Texto, subtexto y contexto
Dilucidar el subtexto implica interpretar y encontrar el significado más allá de lo escrito con inferencias que, a veces, se derivan del contexto, no del escrito en sí mismo. Este alegato viene a cuento por el debate que desató en los medios la publicación de la SEP de Un libro sin recetas, para la maestra y el maestro como parte de la batería textos y noveles que propone la Nueva Escuela Mexicana.
Recuerdo el curso de ética en mis años de preparatoria. El profesor Héctor García Calderón era un erudito, abogado de formación, filósofo por vocación. En una clase, discurseó sobre el texto y el subtexto. En el primero no hay bronca, es lo escrito, pero sí en el subtexto. Si recuerdo bien, éste se refiere a nociones, euforias y desasosiegos virtuales o supuestos dentro del argumento redactado. Dilucidar el subtexto implica interpretar y encontrar el significado más allá de lo escrito con inferencias que, a veces, se derivan del contexto, no del escrito en sí mismo.
Este alegato viene a cuento por el debate que desató en los medios la publicación de la Secretaría de Educación Pública de Un libro sin recetas, para la maestra y el maestro como parte de la batería textos y noveles que propone la Nueva Escuela Mexicana. El título evoca el libro de Paulo Freire, El maestro sin recetas, donde explica los métodos para enseñar lectoescritura, que son necesarios, pero insuficientes.

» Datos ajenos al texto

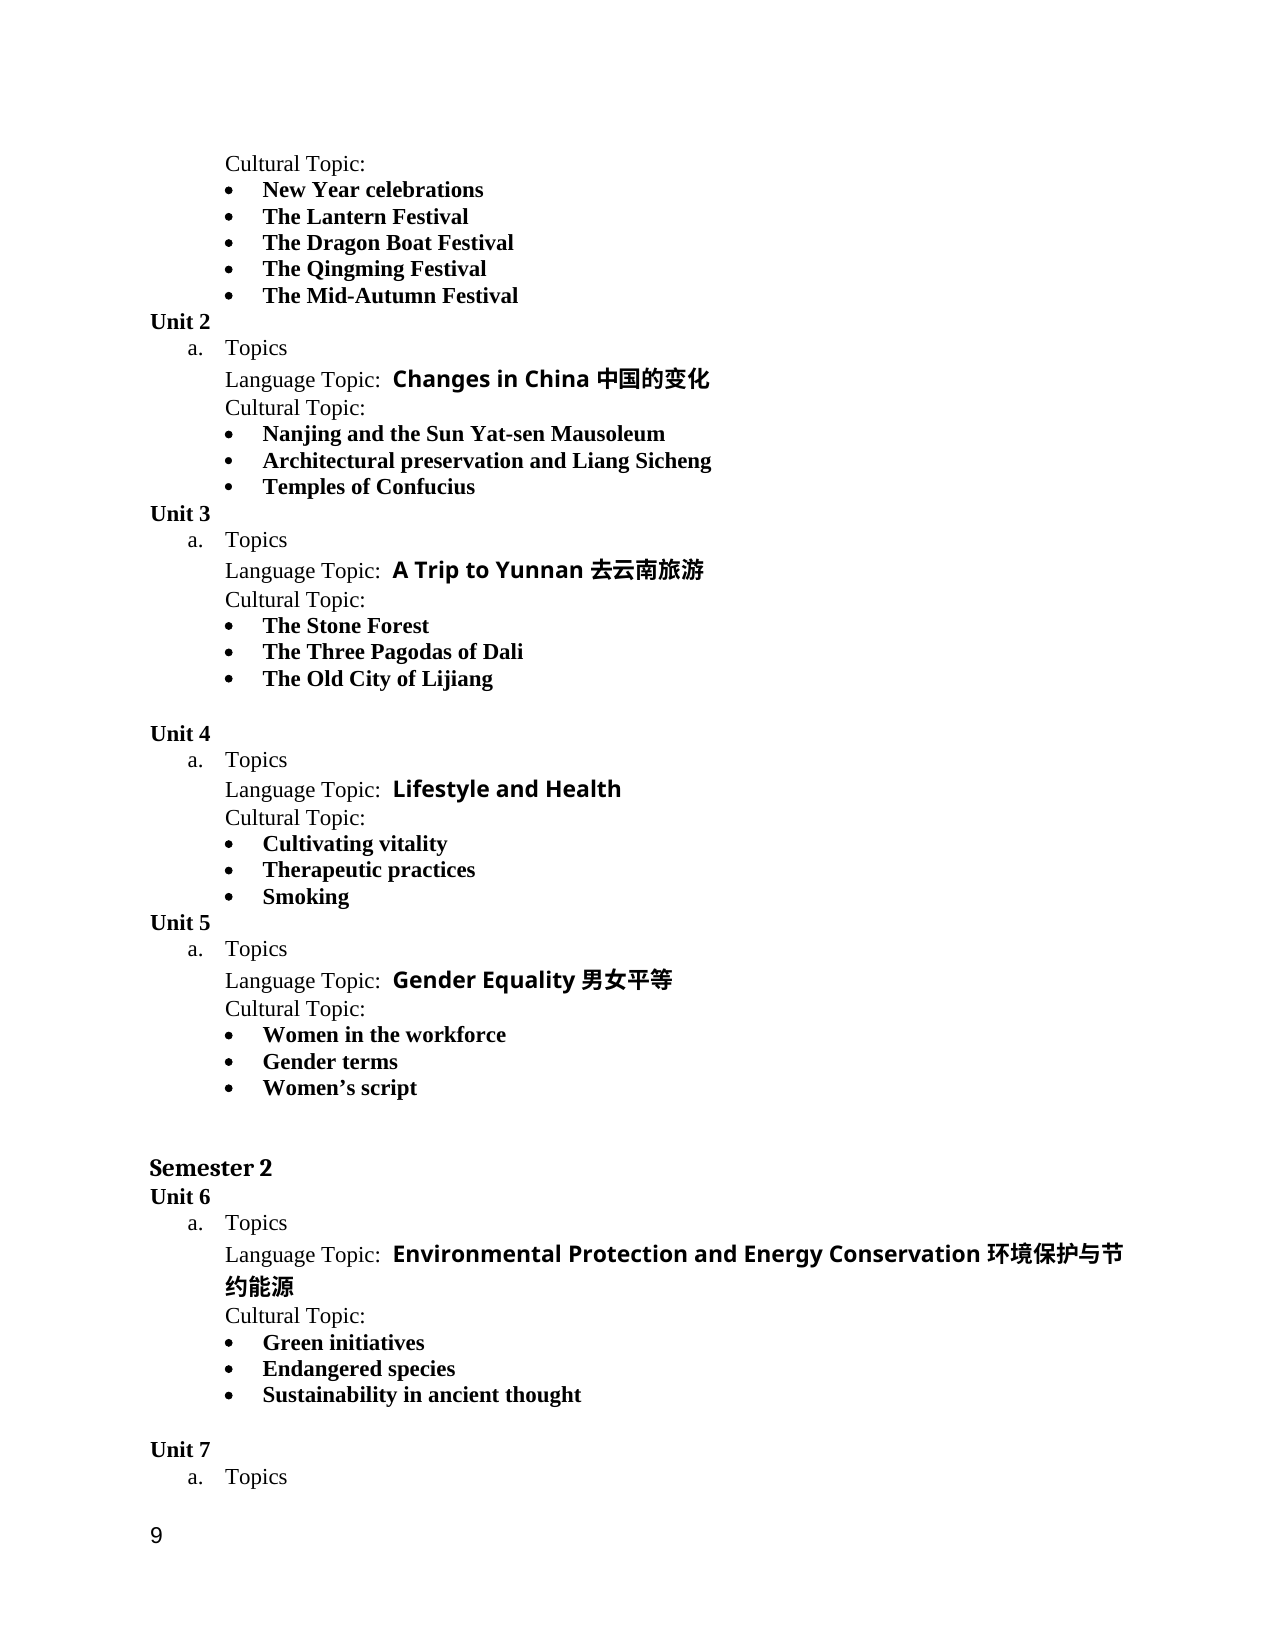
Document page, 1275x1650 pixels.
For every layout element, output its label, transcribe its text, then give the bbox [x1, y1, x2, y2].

text Cultural Topic: [225, 586, 1125, 612]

Aboga por el diálogo para que los alumnos aprendan a leer y que, tanto ellos como los educadores, desarrollen su capacidad de conocimiento y de creación de significados.
La contienda sobre el texto del libro de la Secretaría de Educación Pública (SEP), sin embargo, no es por las sugerencias de método, sino porque las recomendaciones que hace a los maestros para no depender, en exclusiva, de los libros de texto. El enojo de un sector es porque encomienda a los docentes leer El capital, de Karl Marx, y ¿Qué hacer?, de Vladimir Ilich Lenin. Pero no es la única gresca. También por el enfoque comunalista que, de acuerdo con la interpretación de Gilberto Guevara Niebla, intenta imponer un modelo educativo con tintes autoritarios ideológicos, sectarios y alejado de la realidad mexicana; lo que es preocupante (Reforma, 6/II/23). Este es el subtexto, no lo expresa el escrito, pero la deducción es lógica.
Asimismo, Guevara Niebla y otros académicos critican al presidente López Obrador y a la SEP por acomodar a Sady Arturo Loaiza Escalona al frente de la Subdirección de Materiales Educativos. Tal vez, el personaje en sí no importe mucho, pero, en el contexto político vigente, que haya sido funcionario en el gobierno de Maduro en Venezuela, acaso insinúe los tintes autoritarios y sectarios.
A pesar del avance de los medios digitales, la práctica docente contiene tradiciones sólidas; una de ellas es el uso de los libros de texto como instrumentos privilegiados para la enseñanza. Esta práctica enaltece el trabajo en el aula. La propuesta comunalista de la SEP pretende desplazar al salón de clases como el sanctum de la educación.
Si bien el texto del artículo 14 de la Ley General de Educación dice que se debe “concebir a la escuela como un centro de aprendizaje comunitario en el que se construyen y convergen saberes, se intercambian valores, normas, culturas y formas de convivencia en la comunidad y en la Nación”, el subtexto implica lo contrario, que el aprendizaje comunitario es más importante que las tareas escolares. Es más, según el contexto narrativo del Presidente y funcionarios de la SEP, las fiestas del pueblo tienen el mismo valor que materias fundamentales como español y matemáticas.
En suma, pienso que la recomendación a los maestros a que lean a Marx y Lenin no pasa de ser eso, una sugerencia. Además, también recomienda que lean a Descartes, Rousseau, Rodó y, por supuesto, a Freire. Sospecho que no provocará euforia ni desasosiego en los docentes; su práctica y tradiciones son resistentes a la propuesta comunalista.
Los maestros quieren actualizarse, pero, como lo documentan colegas de la investigación educativa, desean que los cursos de capacitación sean guías para mejorar su práctica en el aula (texto), no en la comunidad (subtexto). El contexto político influye, pero no mucho.